Вам, отважным искателям, испытателям и тем, кто когда-либо плавал под коварными парусами по страшным морям, —
вам, опьянённым загадками, любителям полумрака, чья душа привлекается звуками свирели ко всякой обманчивой пучине:
— ибо не хотите вы нащупывать нить трусливой рукой; и где вы можете отгадать, там ненавидите вы делать выводы...{50}
Вместе с тем выскажу общее замечание о моём искусстве стиля. Поделиться состоянием, внутренним напряжением пафоса через знаки, включая сюда и темп этих знаков, — в этом состоит смысл всякого стиля. А если учесть, что многообразие внутренних состояний у меня исключительно, то у меня есть множество стилевых возможностей — самое многостороннее искусство стиля, каким кто-либо вообще обладал. Хорош всякий стиль, который действительно передаёт внутреннее состояние, который не ошибается в знаках, в темпе знаков, в жестах — все законы периода суть искусство жеста. Мой инстинкт здесь безошибочен. — Хороший стиль сам по себе — чистая глупость, голый «идеализм»: всё равно что «прекрасное само по себе» или «добро само по себе» или «вещь сама по себе»... При том непременном условии, что есть уши — уши, способные на подобный пафос и достойные его, — что нет недостатка в тех, с кем позволительно делиться собою. — Мой Заратустра, например, до сих пор ищет их — ах! ему ещё долго придётся их искать! — Нужно быть достойным того, чтобы слышать его... А до тех пор не будет никого, кто бы постиг расточённое здесь искусство: никогда и никто не расточал ещё столько новых, неслыханных, поистине впервые здесь созданных средств искусства.
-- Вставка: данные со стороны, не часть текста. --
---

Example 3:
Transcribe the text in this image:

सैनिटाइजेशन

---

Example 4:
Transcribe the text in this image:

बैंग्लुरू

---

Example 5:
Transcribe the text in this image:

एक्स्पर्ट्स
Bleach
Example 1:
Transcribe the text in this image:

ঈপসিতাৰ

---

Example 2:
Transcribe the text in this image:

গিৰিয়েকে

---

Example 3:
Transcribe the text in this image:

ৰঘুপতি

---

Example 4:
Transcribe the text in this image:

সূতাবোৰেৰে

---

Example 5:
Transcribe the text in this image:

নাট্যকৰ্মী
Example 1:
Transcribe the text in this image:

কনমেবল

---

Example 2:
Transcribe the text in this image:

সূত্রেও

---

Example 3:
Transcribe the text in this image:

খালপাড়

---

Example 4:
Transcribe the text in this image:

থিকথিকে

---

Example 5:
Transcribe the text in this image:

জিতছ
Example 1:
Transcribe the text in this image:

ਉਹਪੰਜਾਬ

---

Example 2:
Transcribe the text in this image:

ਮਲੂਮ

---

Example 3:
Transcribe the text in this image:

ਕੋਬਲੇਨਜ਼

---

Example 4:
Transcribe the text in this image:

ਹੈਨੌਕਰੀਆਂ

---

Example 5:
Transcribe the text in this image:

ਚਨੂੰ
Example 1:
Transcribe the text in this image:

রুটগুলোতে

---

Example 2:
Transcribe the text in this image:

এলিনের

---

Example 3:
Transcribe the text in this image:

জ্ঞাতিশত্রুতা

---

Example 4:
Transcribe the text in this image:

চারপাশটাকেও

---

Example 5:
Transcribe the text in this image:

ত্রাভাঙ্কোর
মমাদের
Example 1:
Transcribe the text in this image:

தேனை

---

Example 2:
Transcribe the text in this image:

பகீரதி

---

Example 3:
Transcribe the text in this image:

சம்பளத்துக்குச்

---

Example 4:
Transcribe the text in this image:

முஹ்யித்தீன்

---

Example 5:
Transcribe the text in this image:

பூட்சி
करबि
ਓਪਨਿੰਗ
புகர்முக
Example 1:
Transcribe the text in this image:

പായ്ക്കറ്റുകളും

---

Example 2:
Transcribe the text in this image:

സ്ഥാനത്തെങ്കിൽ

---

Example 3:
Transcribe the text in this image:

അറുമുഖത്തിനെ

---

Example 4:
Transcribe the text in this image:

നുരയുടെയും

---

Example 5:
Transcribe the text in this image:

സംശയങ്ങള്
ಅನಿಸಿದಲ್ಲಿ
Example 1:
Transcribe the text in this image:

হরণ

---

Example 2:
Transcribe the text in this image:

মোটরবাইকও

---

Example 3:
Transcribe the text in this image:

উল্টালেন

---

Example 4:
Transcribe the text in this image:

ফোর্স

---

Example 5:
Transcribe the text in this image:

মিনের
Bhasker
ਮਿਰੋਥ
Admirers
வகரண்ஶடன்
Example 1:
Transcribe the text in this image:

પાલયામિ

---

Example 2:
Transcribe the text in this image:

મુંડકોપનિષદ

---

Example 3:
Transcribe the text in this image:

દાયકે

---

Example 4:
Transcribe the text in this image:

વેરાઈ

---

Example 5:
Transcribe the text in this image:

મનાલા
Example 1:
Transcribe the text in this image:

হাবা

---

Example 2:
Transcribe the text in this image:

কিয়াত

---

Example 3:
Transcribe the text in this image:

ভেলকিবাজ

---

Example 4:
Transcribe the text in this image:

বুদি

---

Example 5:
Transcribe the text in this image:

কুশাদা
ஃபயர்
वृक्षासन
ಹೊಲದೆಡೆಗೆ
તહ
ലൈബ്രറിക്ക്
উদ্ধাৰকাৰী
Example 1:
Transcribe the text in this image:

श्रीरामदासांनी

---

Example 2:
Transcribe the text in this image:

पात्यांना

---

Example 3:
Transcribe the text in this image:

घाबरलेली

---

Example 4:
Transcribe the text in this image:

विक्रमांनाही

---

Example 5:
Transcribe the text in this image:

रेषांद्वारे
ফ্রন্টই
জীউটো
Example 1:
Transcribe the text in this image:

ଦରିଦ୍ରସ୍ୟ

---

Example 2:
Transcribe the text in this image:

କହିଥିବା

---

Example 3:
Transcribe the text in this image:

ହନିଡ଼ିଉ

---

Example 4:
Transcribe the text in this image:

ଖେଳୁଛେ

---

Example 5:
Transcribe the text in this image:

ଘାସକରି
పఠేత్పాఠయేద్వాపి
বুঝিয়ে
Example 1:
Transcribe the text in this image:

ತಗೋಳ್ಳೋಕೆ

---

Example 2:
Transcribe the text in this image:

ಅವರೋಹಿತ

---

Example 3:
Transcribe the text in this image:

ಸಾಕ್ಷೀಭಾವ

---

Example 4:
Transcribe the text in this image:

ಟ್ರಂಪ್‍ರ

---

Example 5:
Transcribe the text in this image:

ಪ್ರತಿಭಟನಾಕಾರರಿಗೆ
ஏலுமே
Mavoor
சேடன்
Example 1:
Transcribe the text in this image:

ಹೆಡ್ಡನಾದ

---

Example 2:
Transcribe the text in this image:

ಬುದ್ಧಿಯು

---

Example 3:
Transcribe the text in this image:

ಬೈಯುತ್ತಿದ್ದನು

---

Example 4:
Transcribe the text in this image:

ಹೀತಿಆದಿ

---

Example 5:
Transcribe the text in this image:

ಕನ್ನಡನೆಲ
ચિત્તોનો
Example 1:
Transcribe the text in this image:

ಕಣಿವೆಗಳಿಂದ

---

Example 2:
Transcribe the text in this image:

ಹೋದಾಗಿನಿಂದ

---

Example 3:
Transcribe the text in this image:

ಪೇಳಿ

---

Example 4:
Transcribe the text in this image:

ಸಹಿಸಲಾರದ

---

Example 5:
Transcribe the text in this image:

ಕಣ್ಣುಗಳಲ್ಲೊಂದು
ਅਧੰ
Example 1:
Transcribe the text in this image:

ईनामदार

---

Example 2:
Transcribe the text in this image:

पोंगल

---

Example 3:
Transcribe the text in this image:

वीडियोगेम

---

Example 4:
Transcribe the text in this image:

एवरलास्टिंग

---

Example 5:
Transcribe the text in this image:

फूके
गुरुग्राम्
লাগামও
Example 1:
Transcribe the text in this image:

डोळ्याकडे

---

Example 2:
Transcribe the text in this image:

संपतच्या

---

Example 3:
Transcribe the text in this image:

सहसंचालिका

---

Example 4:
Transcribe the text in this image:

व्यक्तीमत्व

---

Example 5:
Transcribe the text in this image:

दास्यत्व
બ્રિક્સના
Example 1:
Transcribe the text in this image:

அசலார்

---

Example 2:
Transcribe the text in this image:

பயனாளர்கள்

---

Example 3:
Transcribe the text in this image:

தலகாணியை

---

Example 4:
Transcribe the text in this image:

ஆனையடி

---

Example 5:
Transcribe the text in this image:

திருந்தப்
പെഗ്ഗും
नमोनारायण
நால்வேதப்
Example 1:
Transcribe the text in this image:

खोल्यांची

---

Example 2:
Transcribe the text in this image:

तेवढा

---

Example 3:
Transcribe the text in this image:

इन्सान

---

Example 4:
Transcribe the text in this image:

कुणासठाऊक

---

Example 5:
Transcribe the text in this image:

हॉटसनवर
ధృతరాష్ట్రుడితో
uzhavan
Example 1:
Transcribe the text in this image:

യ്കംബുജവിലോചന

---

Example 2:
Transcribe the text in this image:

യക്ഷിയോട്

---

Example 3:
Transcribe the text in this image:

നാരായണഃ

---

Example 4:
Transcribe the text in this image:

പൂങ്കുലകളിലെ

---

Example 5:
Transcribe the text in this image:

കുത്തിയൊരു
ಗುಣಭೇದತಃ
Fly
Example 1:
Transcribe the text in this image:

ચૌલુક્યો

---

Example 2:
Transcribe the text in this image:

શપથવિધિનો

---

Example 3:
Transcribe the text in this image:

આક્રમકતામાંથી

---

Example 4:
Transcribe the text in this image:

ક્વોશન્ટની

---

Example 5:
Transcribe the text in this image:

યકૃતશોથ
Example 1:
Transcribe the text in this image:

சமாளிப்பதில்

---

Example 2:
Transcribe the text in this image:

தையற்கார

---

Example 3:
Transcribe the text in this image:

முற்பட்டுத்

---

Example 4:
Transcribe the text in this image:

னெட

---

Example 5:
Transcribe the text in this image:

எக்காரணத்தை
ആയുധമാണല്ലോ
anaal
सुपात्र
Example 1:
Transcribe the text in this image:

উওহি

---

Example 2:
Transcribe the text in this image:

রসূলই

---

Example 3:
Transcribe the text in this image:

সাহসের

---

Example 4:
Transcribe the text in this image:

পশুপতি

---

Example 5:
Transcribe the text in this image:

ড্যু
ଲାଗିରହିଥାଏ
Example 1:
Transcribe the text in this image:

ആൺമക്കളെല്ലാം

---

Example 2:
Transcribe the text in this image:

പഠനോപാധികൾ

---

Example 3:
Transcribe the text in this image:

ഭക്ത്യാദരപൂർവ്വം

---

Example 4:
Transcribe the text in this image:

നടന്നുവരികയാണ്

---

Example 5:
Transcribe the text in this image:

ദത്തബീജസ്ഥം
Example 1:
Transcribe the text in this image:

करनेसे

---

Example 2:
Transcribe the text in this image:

Что нечто подобное возможно именно на немецком языке — это ещё нужно было доказать: я и сам бы раньше со всей решительностью отрицал это. До меня не знали, чего можно добиться с помощью немецкого языка, чего можно добиться с помощью языка вообще. Искусство великого ритма, великий стиль периодичности для выражения чудовищных взлётов и падений утончённой, сверхчеловеческой страсти, был впервые открыт мною; дифирамбом «Семь печатей», которым завершается третья часть «Заратустры», я поднялся на тысячу миль надо всем, что до сих пор называлось поэзией.